Work instructions – Write the next part of the text on the MRI-guided thrombolysis trial for stroke with an unknown time of onset, starting after its last sentence.

Source text –
Professor and Chairman, Department of Neurology, Weill Cornell Medical College; Neurologist-in-Chief, New York Presbyterian Hospital
Dr. Fink reports he is a retained consultant for Procter & Gamble and Pfizer.
SOURCE: Thomalla G, Simonsen CZ, Boutitie F, et al; for the WAKE-UP Investigators. MRI-guided thrombolysis for stroke with unknown time of onset. N Engl J Med 2018;379:611-622.
Current guidelines for the use of intravenous thrombolysis state that this treatment should be given only if the onset of stroke symptoms clearly can be determined as occurring less than 4.5 hours before the time of administration. Currently, if the last known normal time cannot be ascertained, then intravenous thrombolysis is not recommended. In this multicenter randomized trial, patients who had an unknown time of onset for ischemic stroke were treated with either intravenous alteplase or placebo. All of the patients had an acute ischemic lesion that was visible on MRI diffusion-weighted imaging, but had no hyperintensity on FLAIR images, which indicated that the stroke occurred approximately within the previous 4.5 hours. The primary endpoint was a favorable outcome, defined as a score of 0 or 1 on the modified-Rankin scale at 90 days. The secondary outcome was that alteplase treatment would lead to a lower score on the modified-Rankin scale, indicating a better neurological outcome.

Source records:
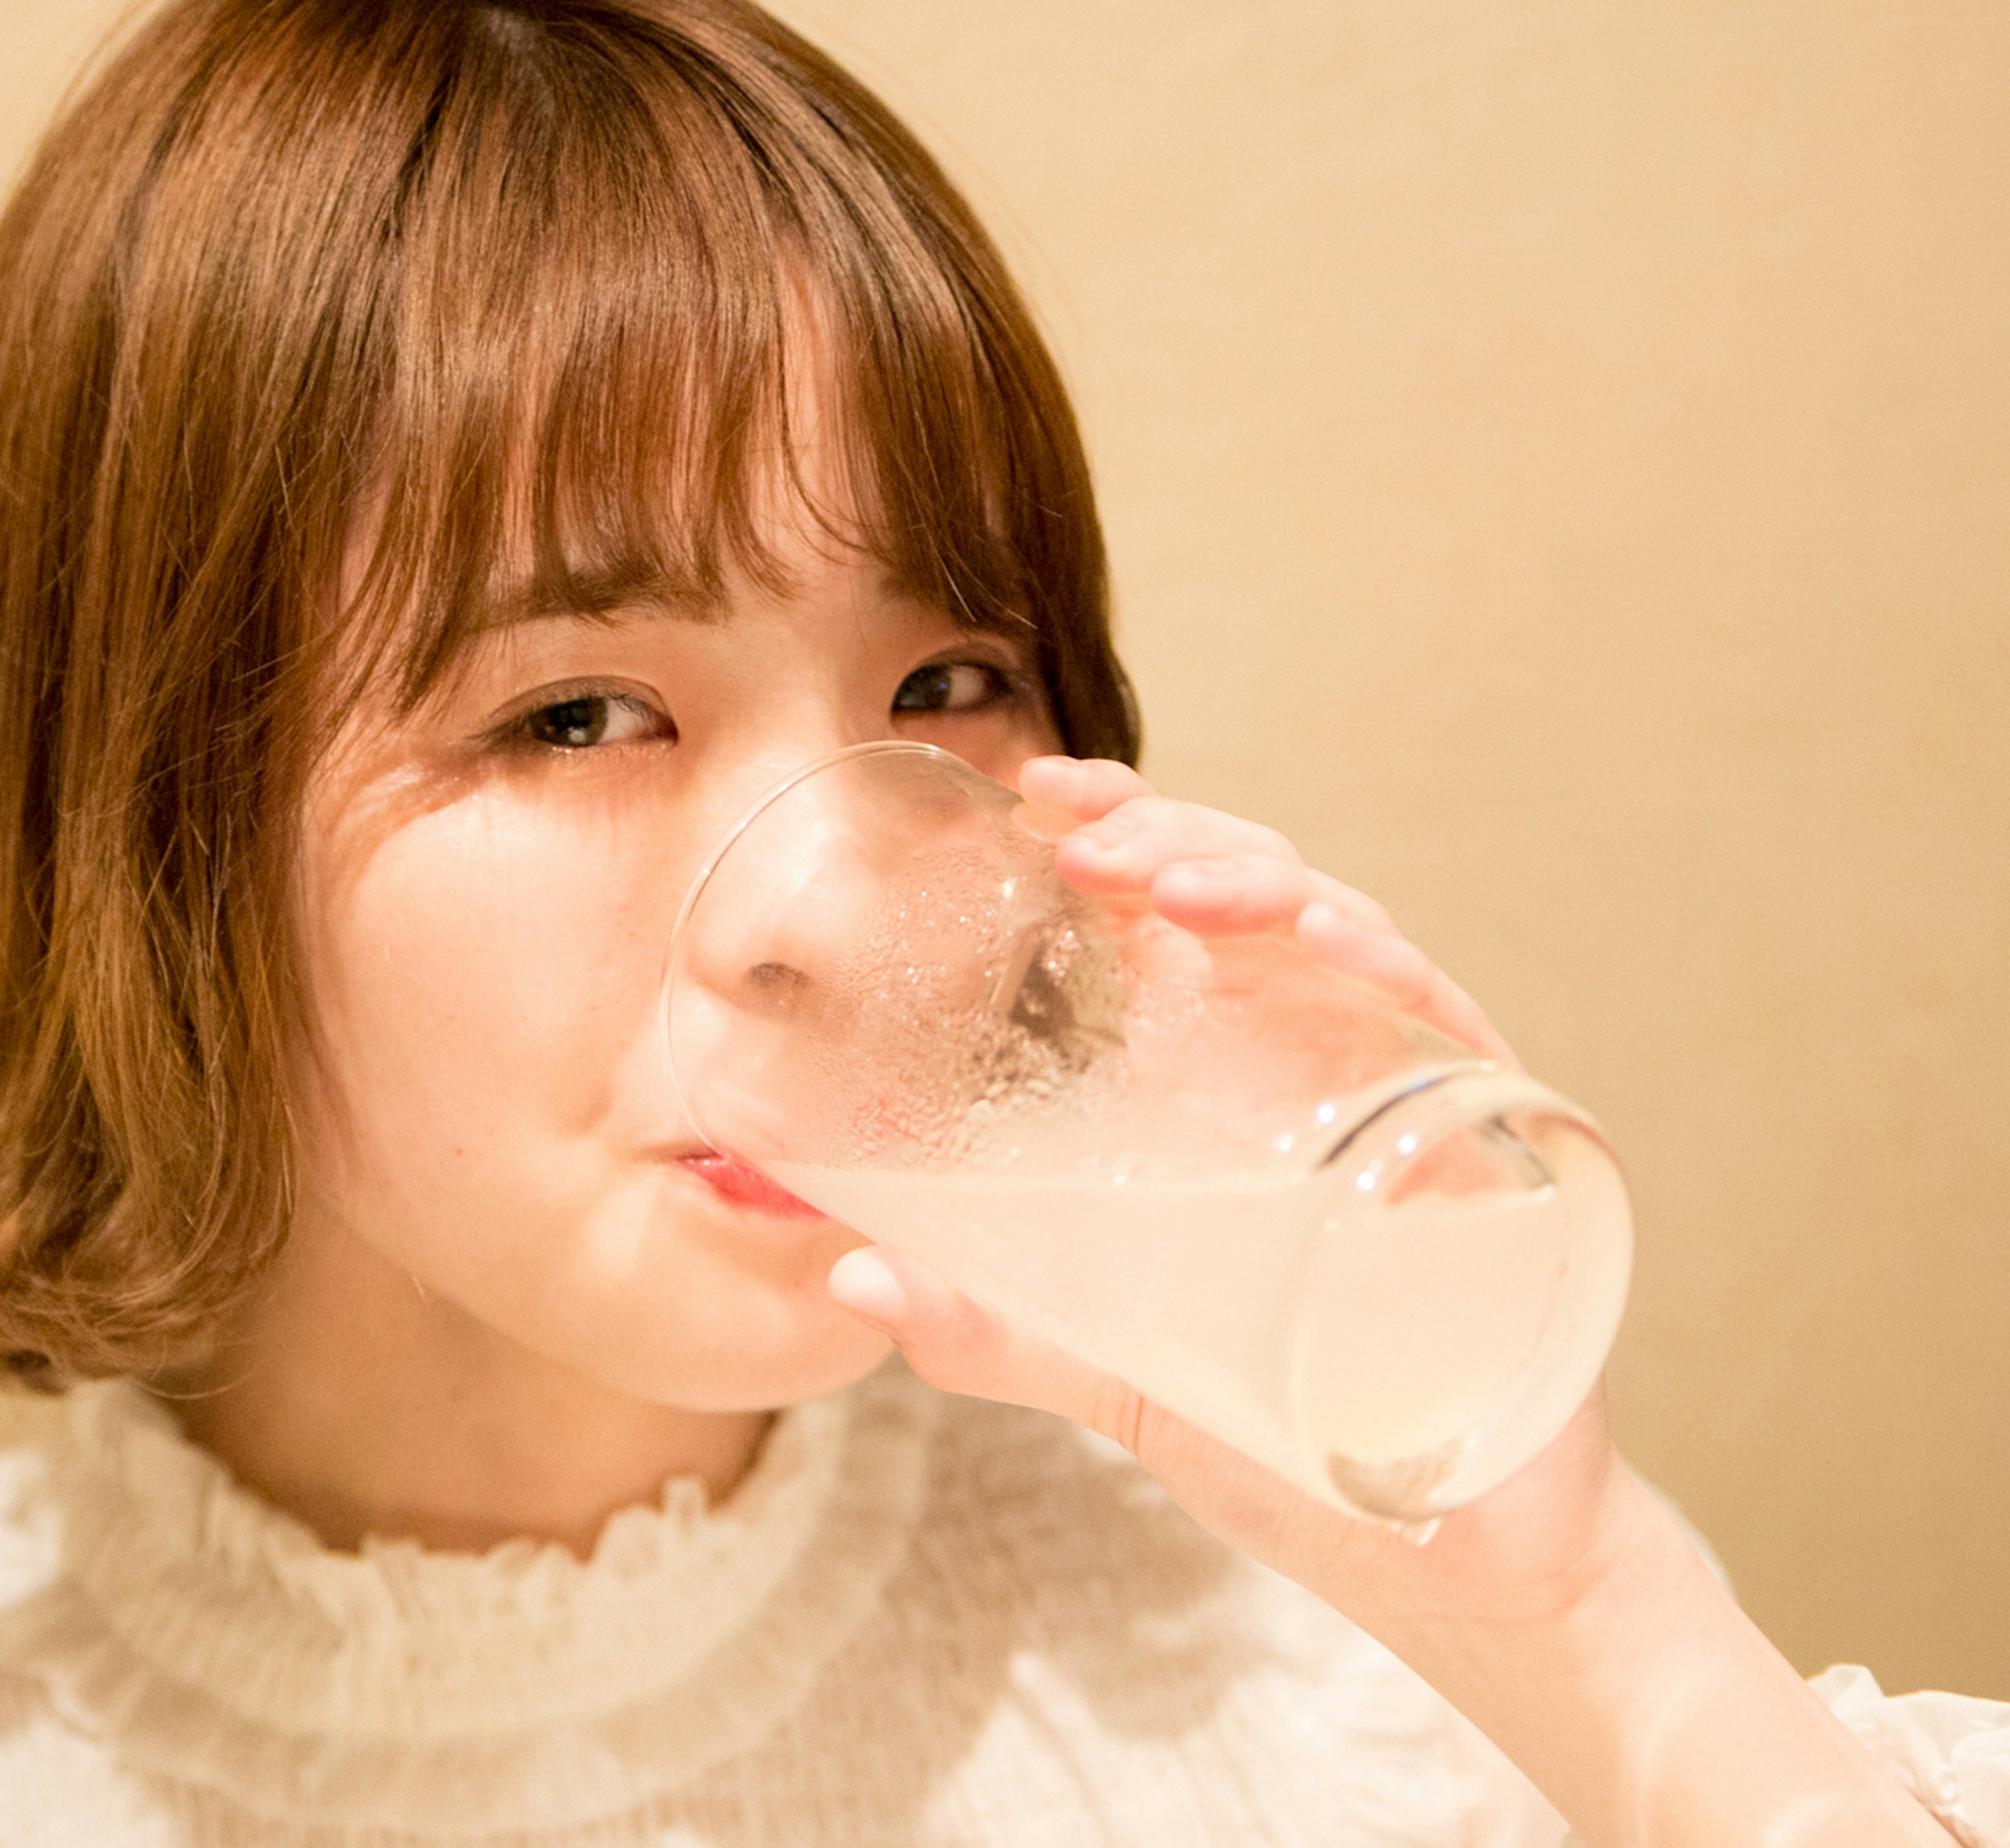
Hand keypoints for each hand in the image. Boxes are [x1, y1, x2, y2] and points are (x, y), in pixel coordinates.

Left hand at [837, 752, 1627, 1626]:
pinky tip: (1331, 948)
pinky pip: (1454, 1031)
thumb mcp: (1111, 1373)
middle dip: (1174, 840)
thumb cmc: (1291, 1444)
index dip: (1126, 831)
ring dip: (1262, 884)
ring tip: (1173, 881)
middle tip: (1084, 834)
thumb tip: (850, 1276)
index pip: (1181, 913)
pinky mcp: (1500, 1153)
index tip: (1042, 792)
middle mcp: (1326, 1065)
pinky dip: (1393, 978)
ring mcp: (1415, 1097)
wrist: (1460, 1560)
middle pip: (1258, 899)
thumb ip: (988, 1326)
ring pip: (1350, 935)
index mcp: (1235, 1083)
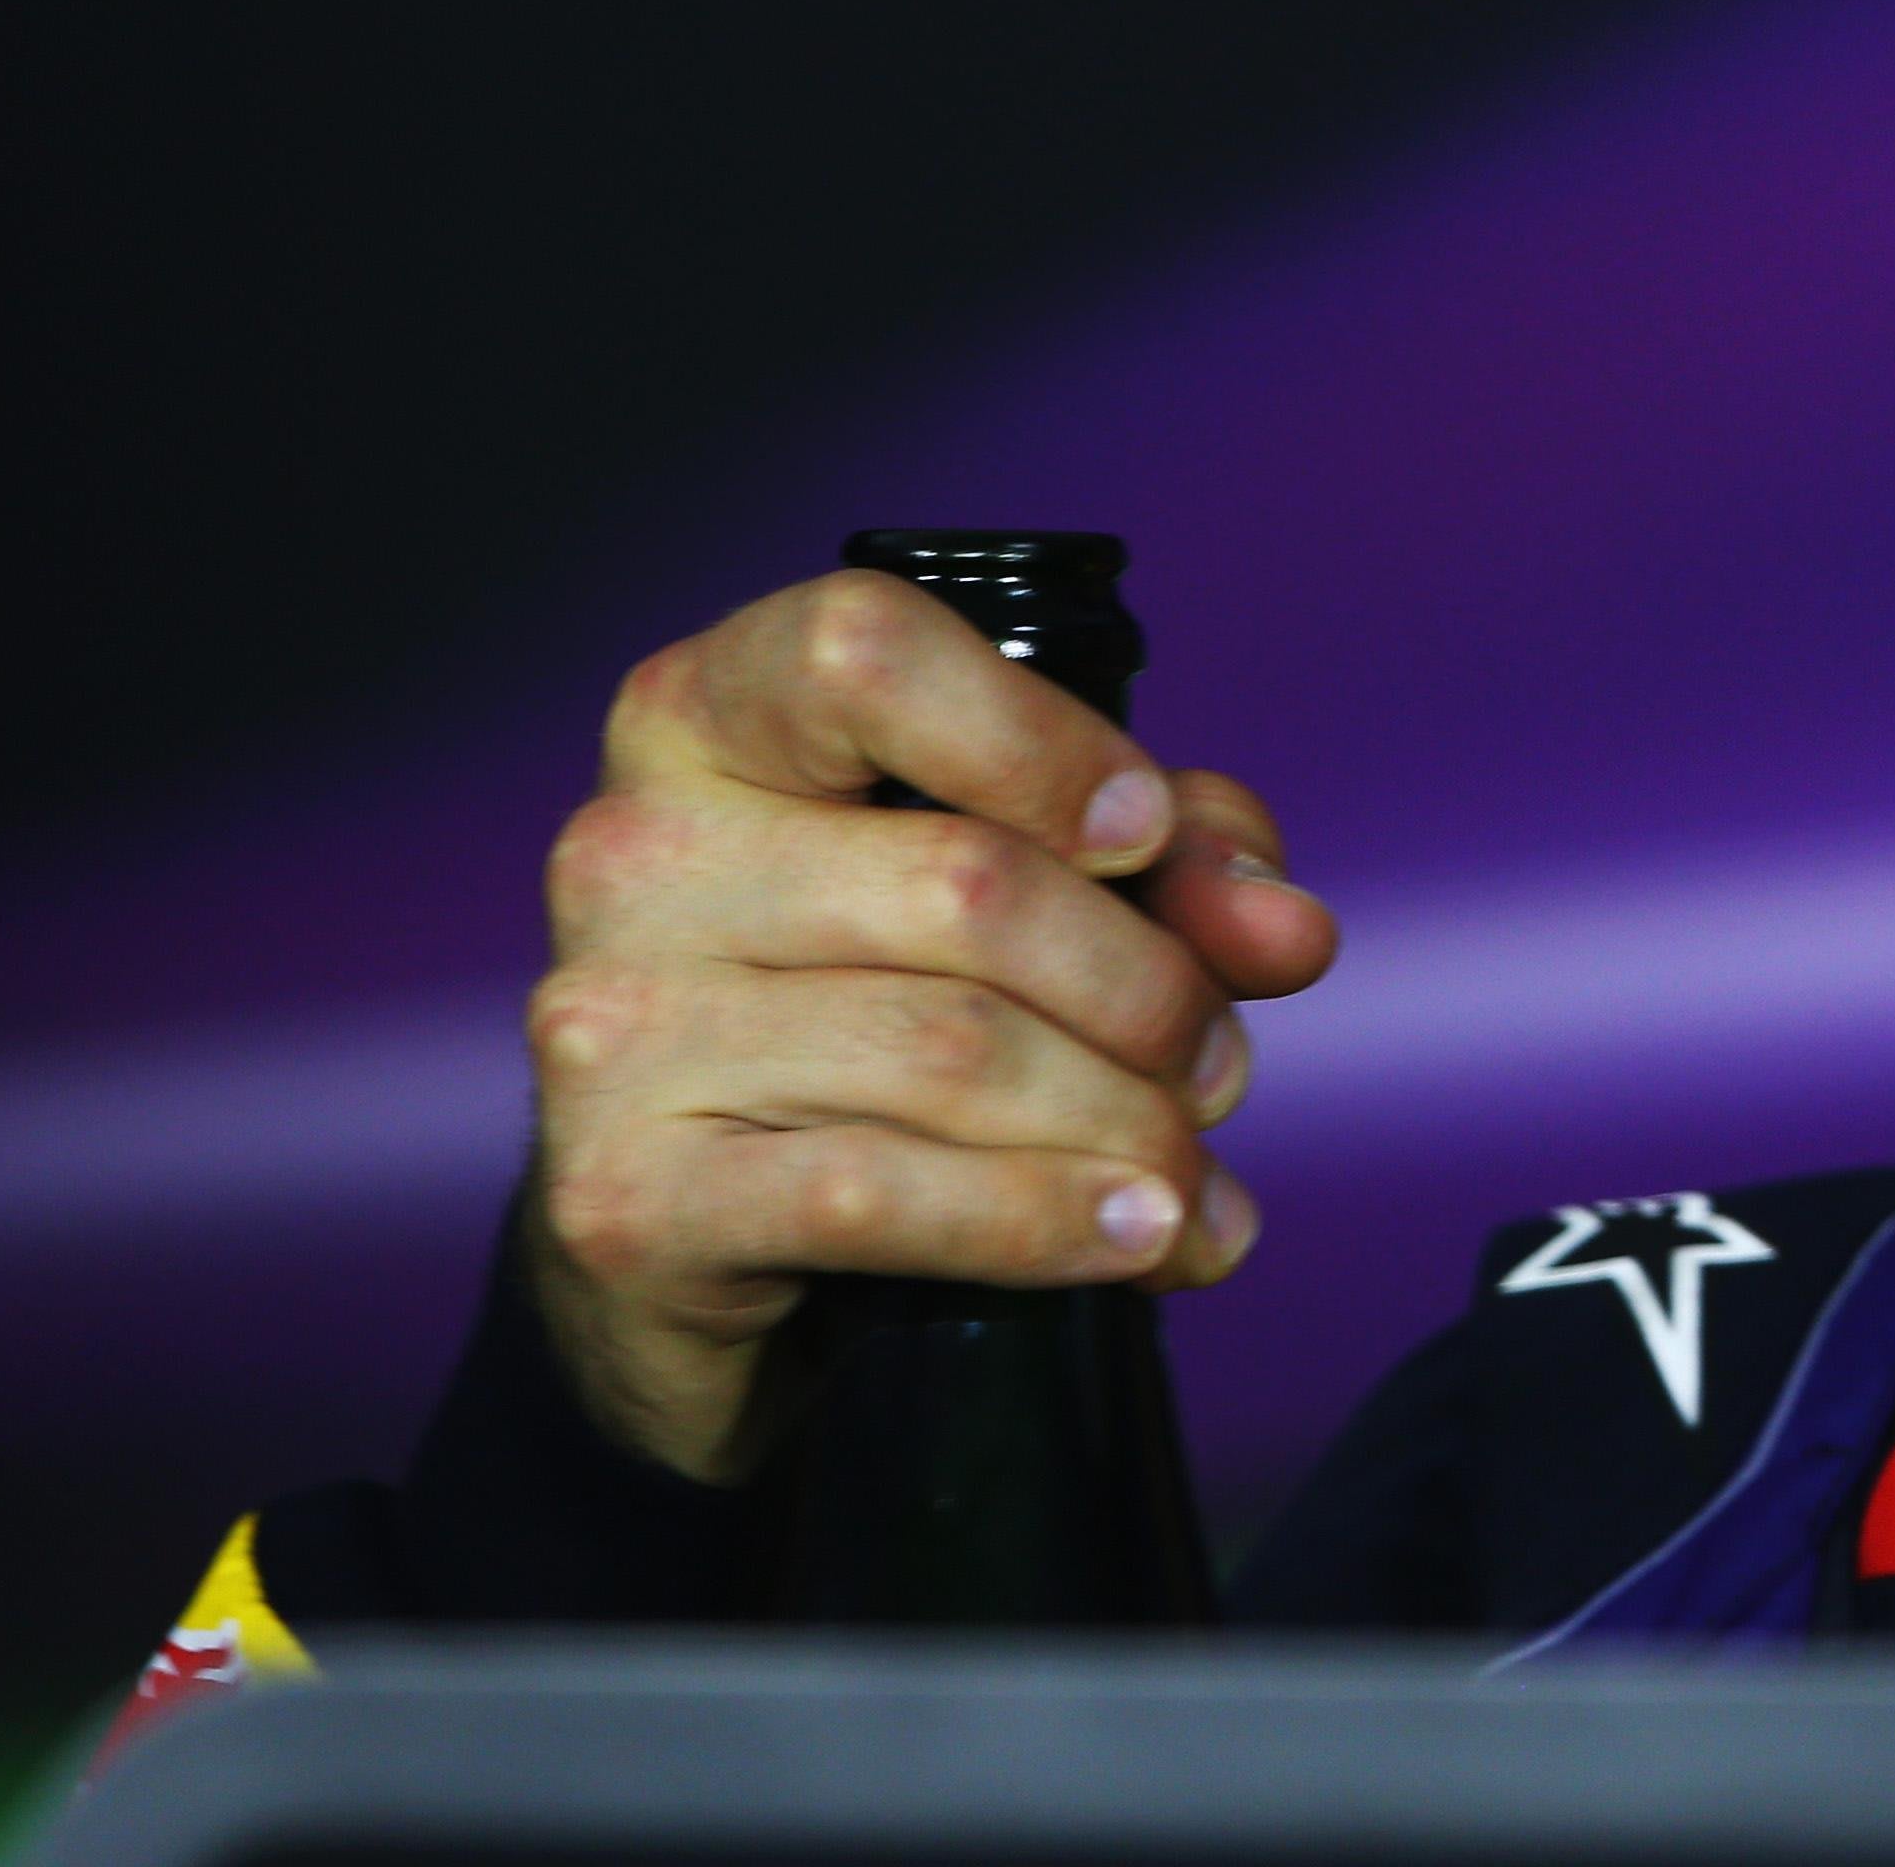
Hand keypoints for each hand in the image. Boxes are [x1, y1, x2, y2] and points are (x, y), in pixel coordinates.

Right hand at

Response for this exercise –
The researchers anticipated that 800 patients would be enrolled, but the trial was stopped after enrollment of 503 patients because of cessation of funding. Eighty-nine percent of all patients were diagnosed with ischemic stroke after they awakened in the morning, and the last known normal was more than seven hours earlier. The researchers randomly assigned 254 patients to alteplase and 249 to placebo. A favorable outcome at 90 days was reported in 53.3% of the alteplase group and in 41.8% in the placebo group (adjusted odds ratio, 1.61; P = 0.02). The median score on the modified Rankin scale at 90 days was 1 in the alteplase group and 2 in the placebo group (P =0.003). There were 10 deaths in the alteplase group and three deaths in the placebo group, which most likely were attributed to symptomatic intracranial hemorrhage, which occurred in 2% of the alteplase group and 0.4% in the placebo group. In conclusion, in patients with acute ischemic stroke of unknown time of onset, a mismatch between diffusion-weighted imaging and FLAIR imaging in the region of ischemia resulted in better functional outcome if treated with intravenous alteplase, but with more symptomatic intracranial hemorrhages.